Padahal sales person adalah lini terdepan di perusahaan yang memegang peranan penting untuk tingkat ekuitas perusahaan (dalam hal keuntungan tentunya). Berbeda dengan marketing yang melakukan pemetaan supaya brand yang diusung lebih merata persebarannya untuk mencapai target market, maka sales executive (sebutan terkini) adalah eksekutor di lapangan akan pemetaan target market yang sudah dibuat oleh marketing supaya brand yang berwujud produk tersebut mampu membuat target market yakin akan value-nya sehingga mereka terpacu (memiliki desire) untuk mengkonsumsi-nya.
Memang seorang sales executive harus jualan atau istilahnya hard selling. Dalam melakukan hard selling juga selayaknya tidak perlu gengsi. Karena gengsi membuat target market tidak kenal dengan produk dari brand yang kita usung, mereka tidak paham value-nya apalagi ada keinginan untuk mengkonsumsinya.

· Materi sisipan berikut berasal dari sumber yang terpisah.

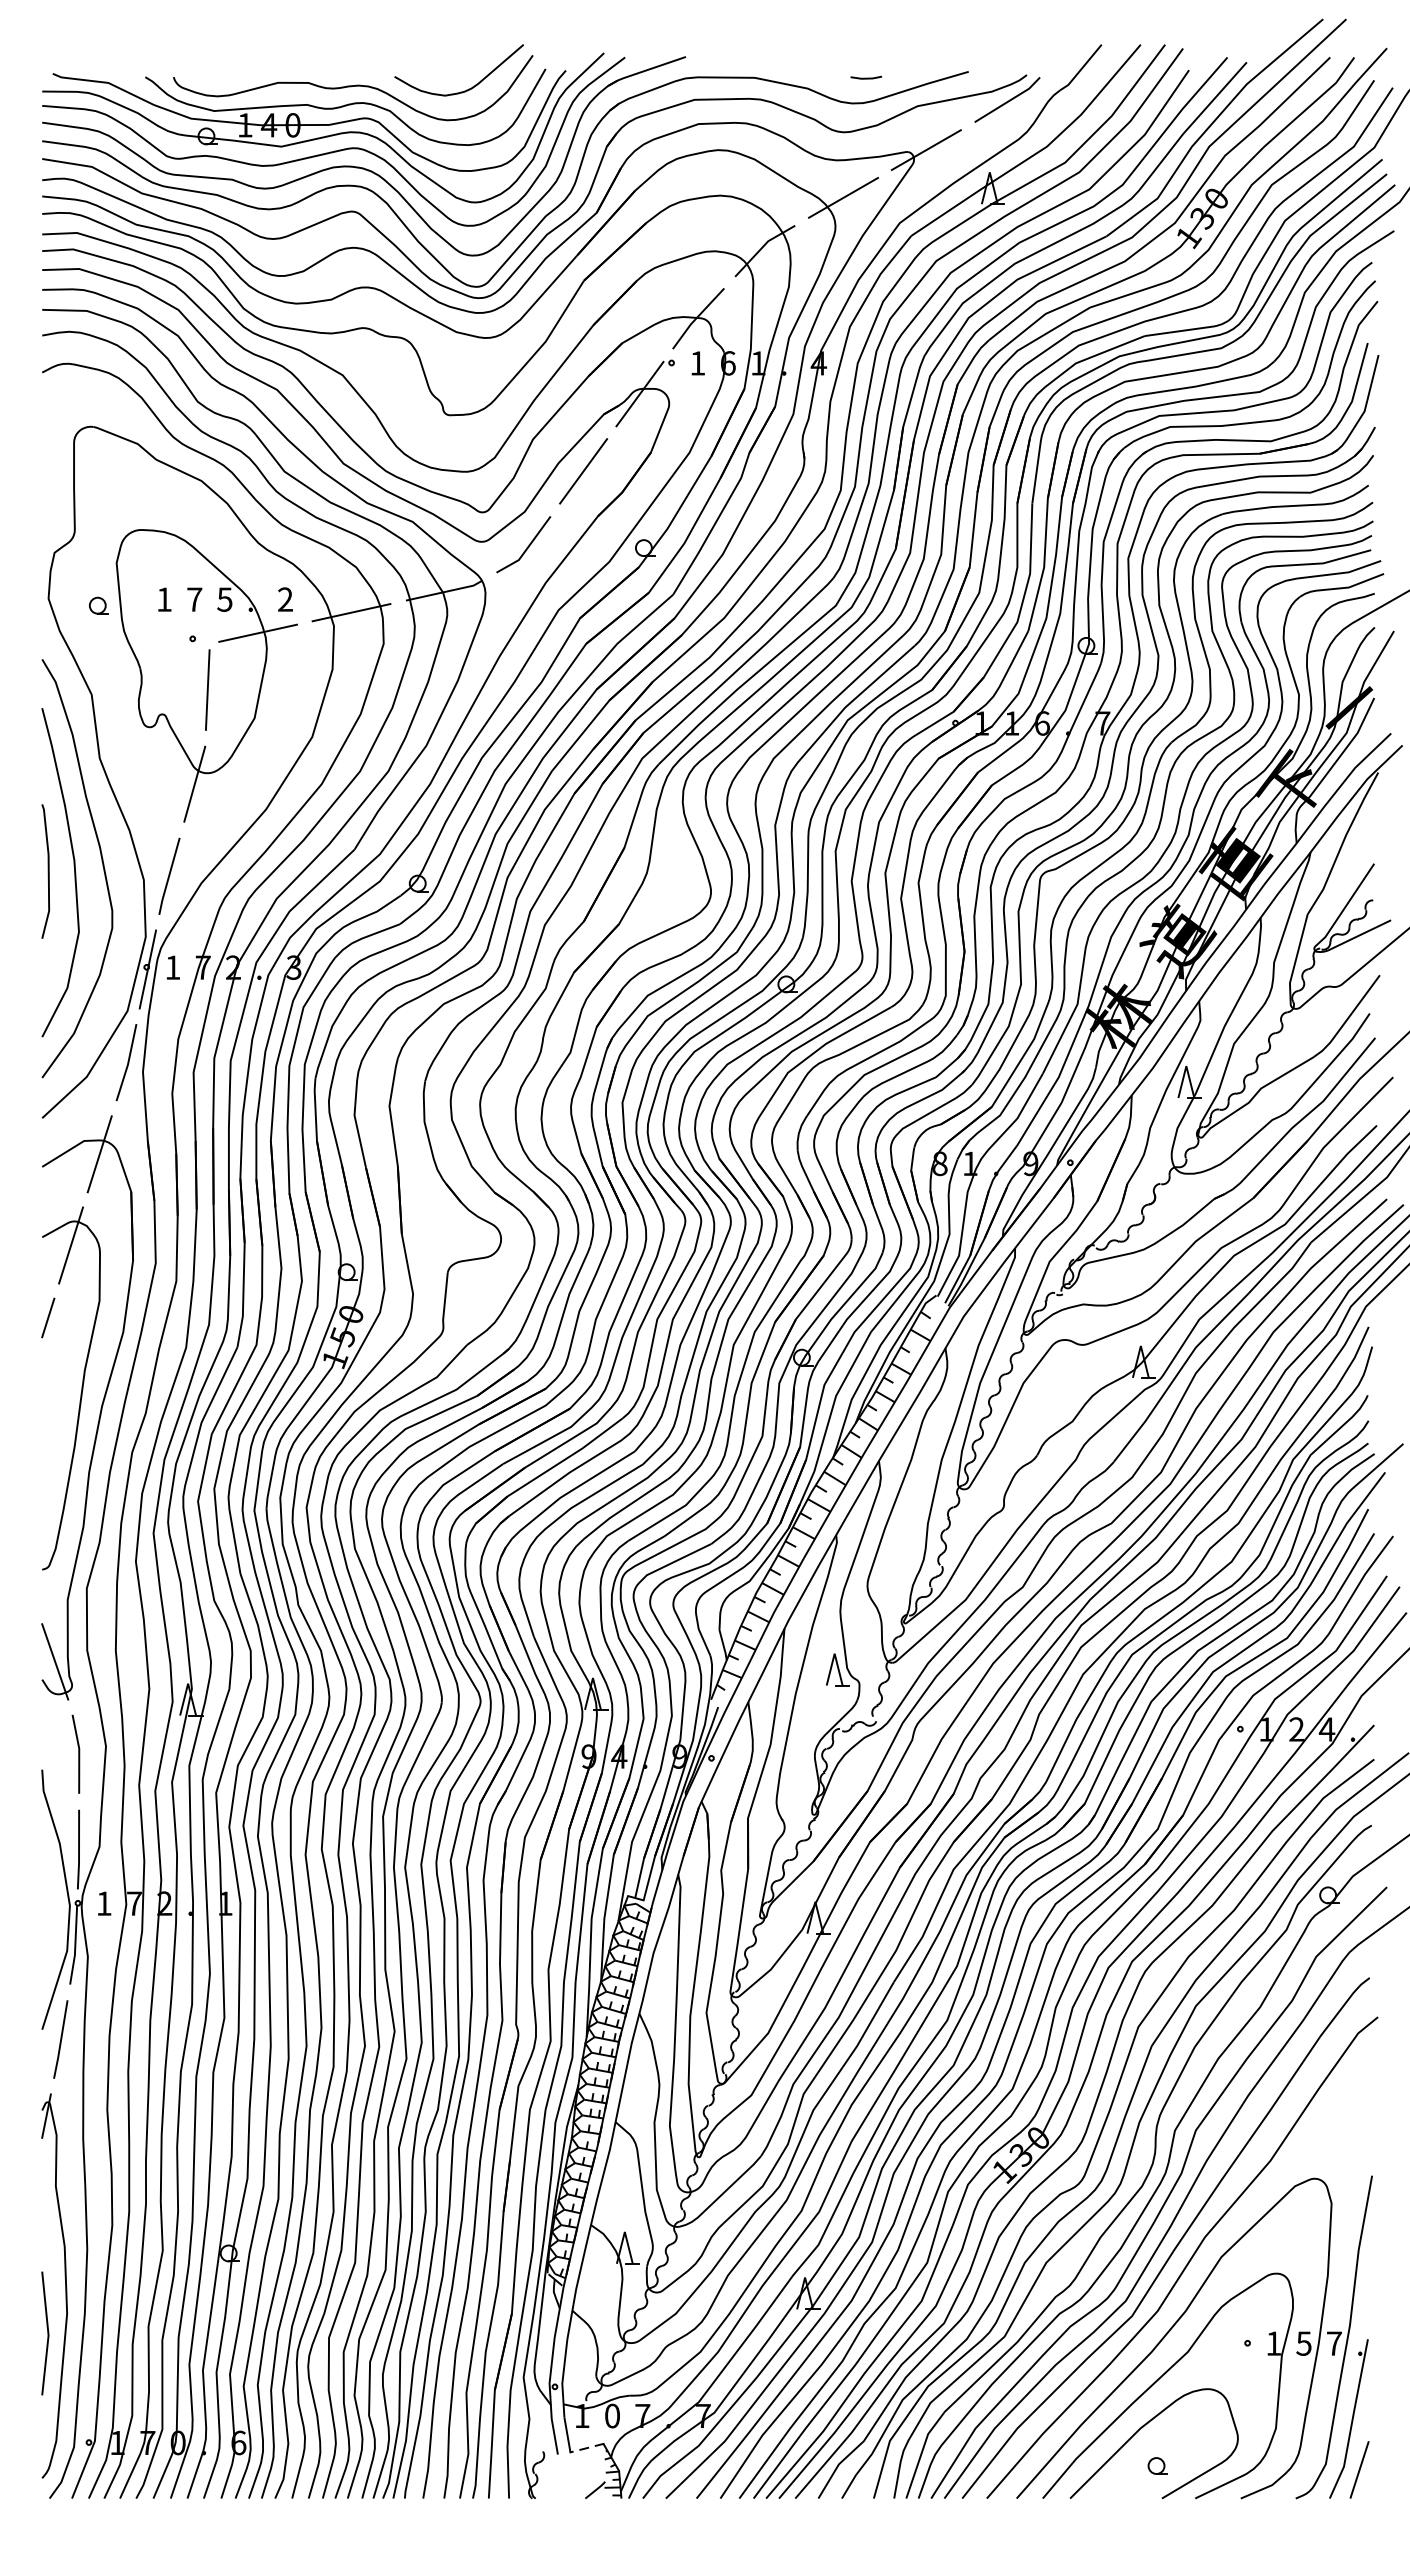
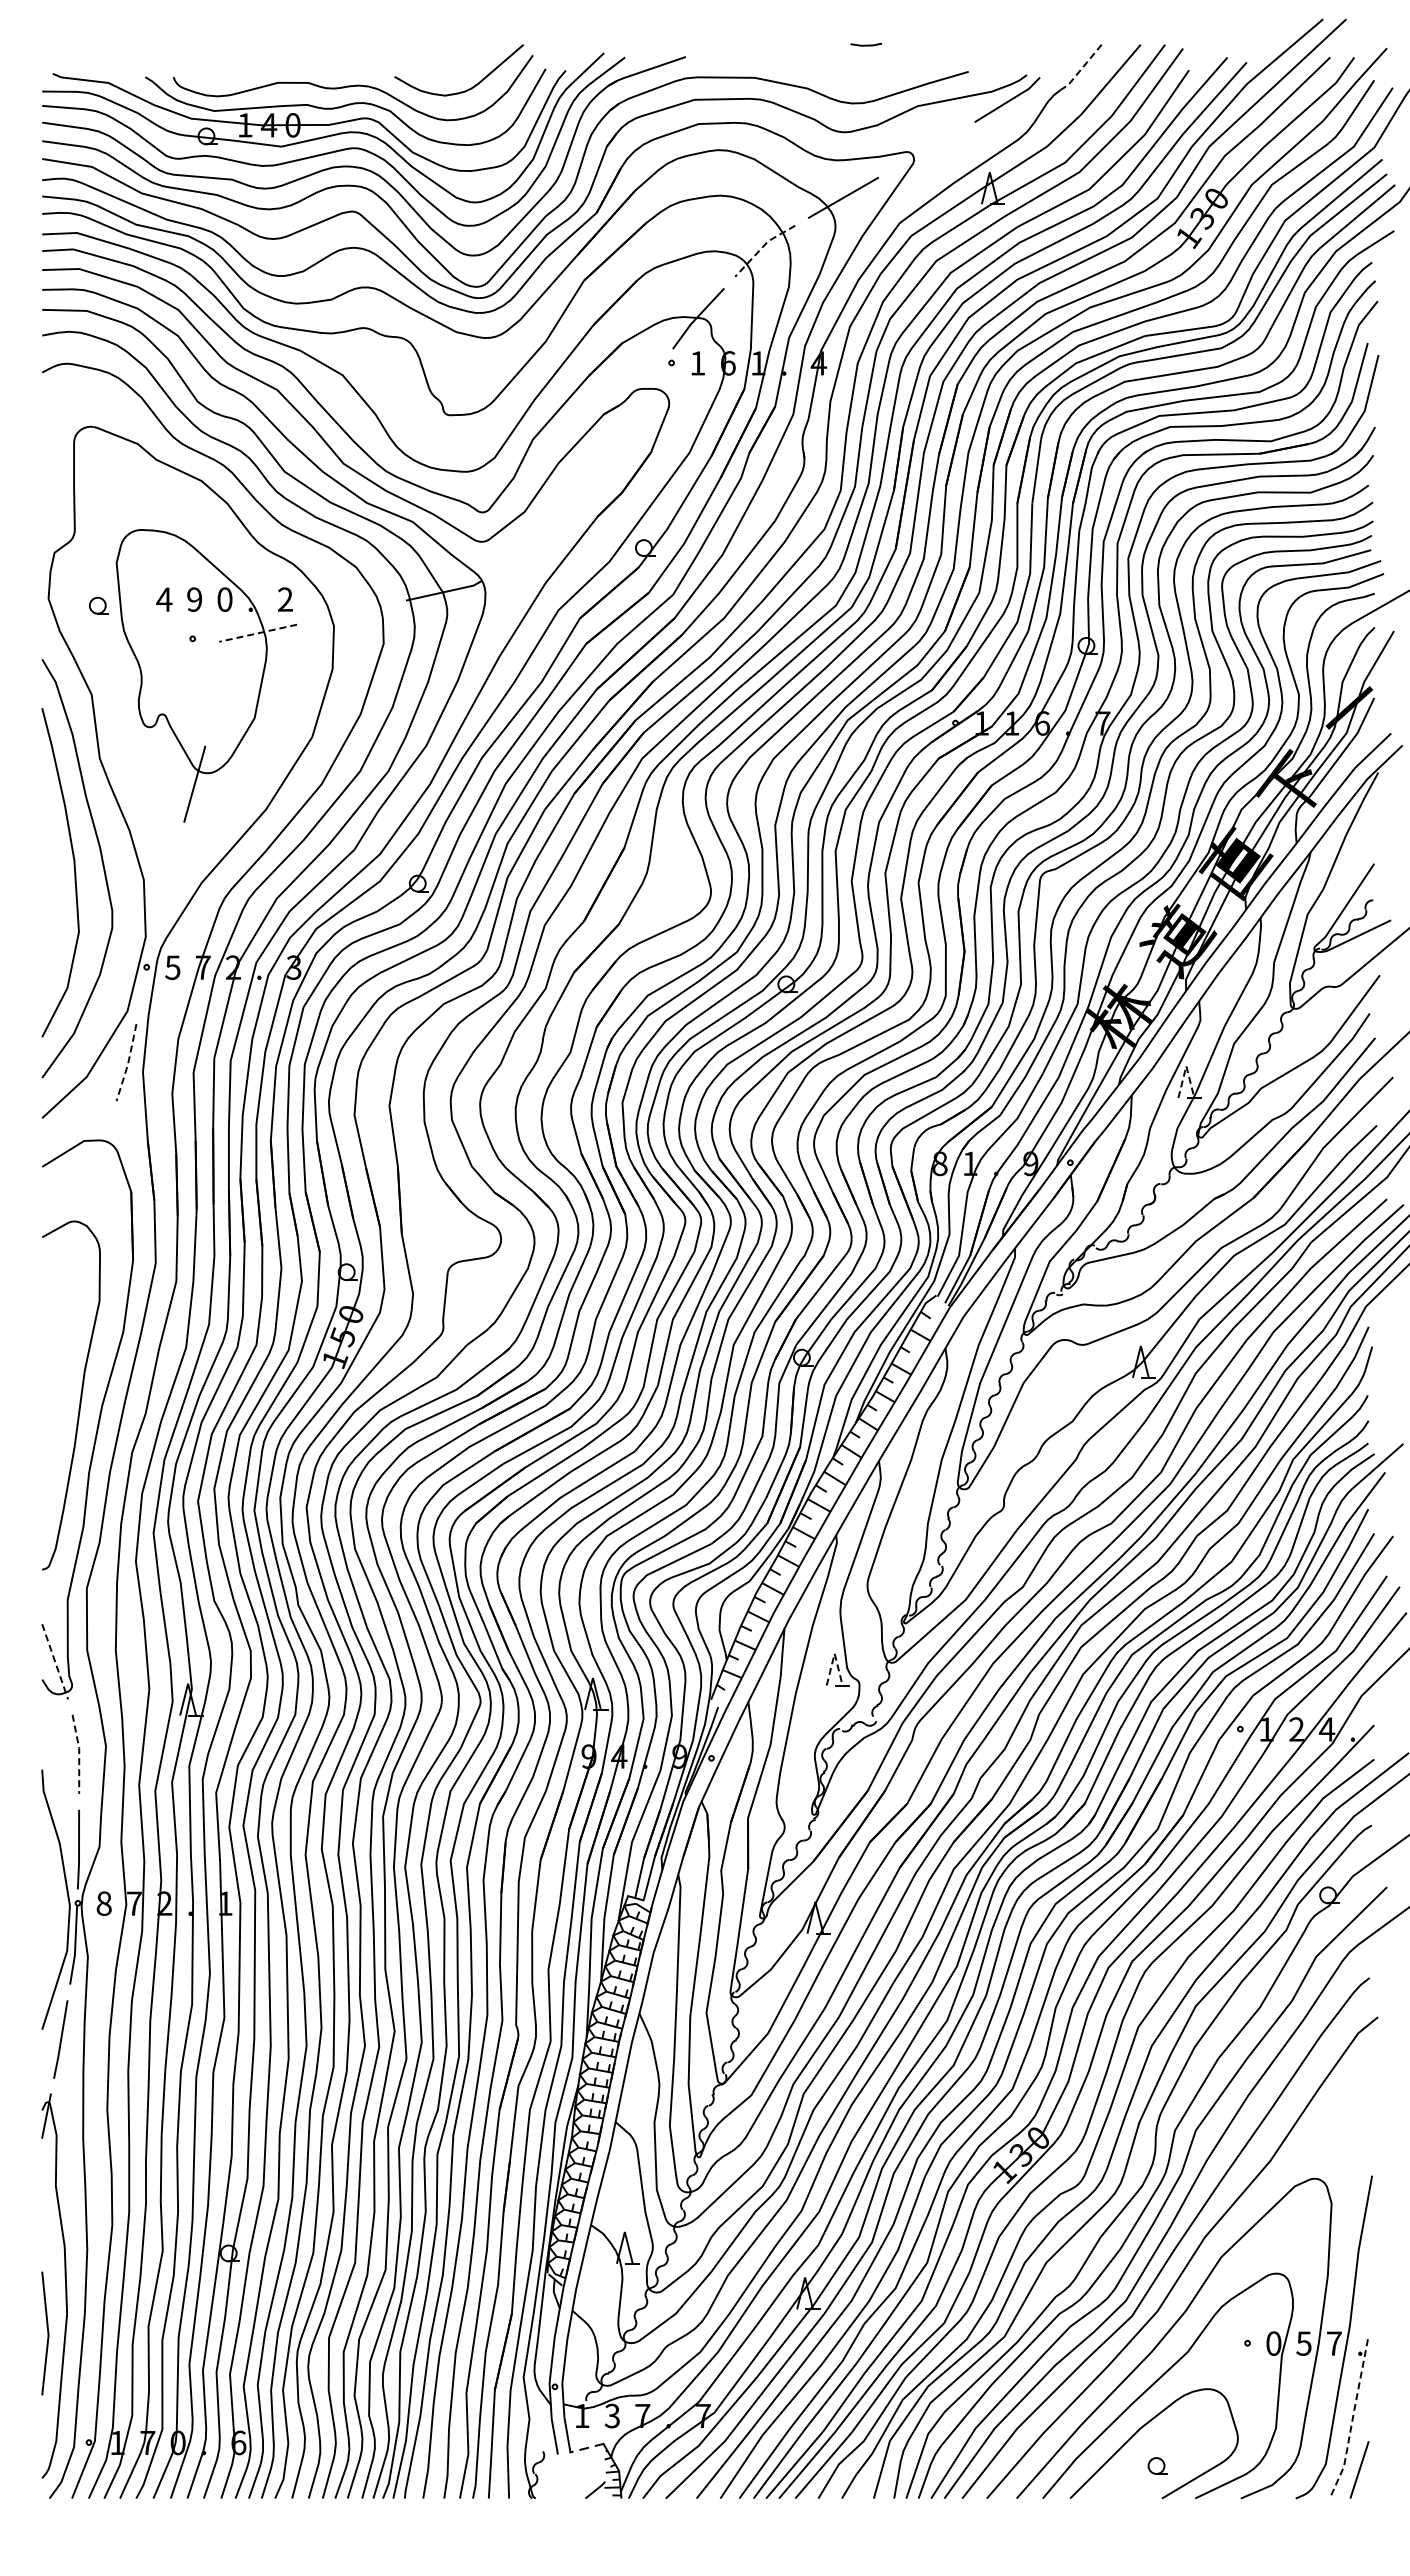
line at (1081, 68): solid -> dashed
line at (866, 77) position: (866, 77) -> (866, 44)
line at (925, 150): present -> none
line at (762, 247): solid -> dashed
line at (639, 393): present -> none
line at (583, 471): present -> none
line at (526, 547): present -> none
text at (164, 599): 1 -> 4
text at (194, 599): 7 -> 9
text at (224, 599): 5 -> 0
line at (351, 612): present -> none
line at (258, 633): solid -> dashed
line at (207, 689): present -> none
line at (47, 871): present -> none
line at (169, 875): present -> none
text at (172, 967): 1 -> 5
line at (147, 969): present -> none
line at (128, 1063): solid -> dashed
line at (1186, 1066): solid -> dashed
line at (99, 1154): present -> none
line at (71, 1245): present -> none
line at (48, 1317): present -> none
line at (834, 1653): solid -> dashed
line at (55, 1661): solid -> dashed
line at (79, 1753): solid -> dashed
text at (103, 1903): 1 -> 8
text at (1273, 2343): 1 -> 0
text at (611, 2415): 0 -> 3
line at (1352, 2419): solid -> dashed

Pola komunikasi yang dijalankan sales executive saat ini memang sudah banyak yang berorientasi pada tindakan asertif yakni lugas dan efektif daripada sekedar agresif: belilah! Salah satu contoh hal sederhana dalam hal ini adalah; semisal kita sudah pernah memiliki database konsumen potensial, lalu kita kirimi SMS/ email blast mengenai informasi produk/.layanan baru yang kita jual. Konsumen akan sepintas lalu saja ketika menerima informasi yang diberikan secara blasting, namun apabila setelah blasting kita kontak satu persatu dari database tersebut, sebut namanya dan tanyakan "Bapak/ Ibu (nama) sudah menerima informasi terbaru produk kami yang saya kirimkan via email kemarin?" lalu tanyakan pula kesediaannya untuk bertemu supaya bisa menyajikan presentasi mengenai keunggulan produk/ layanan terbaru tersebut. Upaya ini akan lebih elegan, kita lugas pada tujuan kita yakni jualan dan jujur terhadap nilai produk/ layanan yang kita jual. Ingat tidak ada istilah gengsi untuk menjadi seorang sales executive, tapi kita bisa menjadi sales executive yang bergengsi!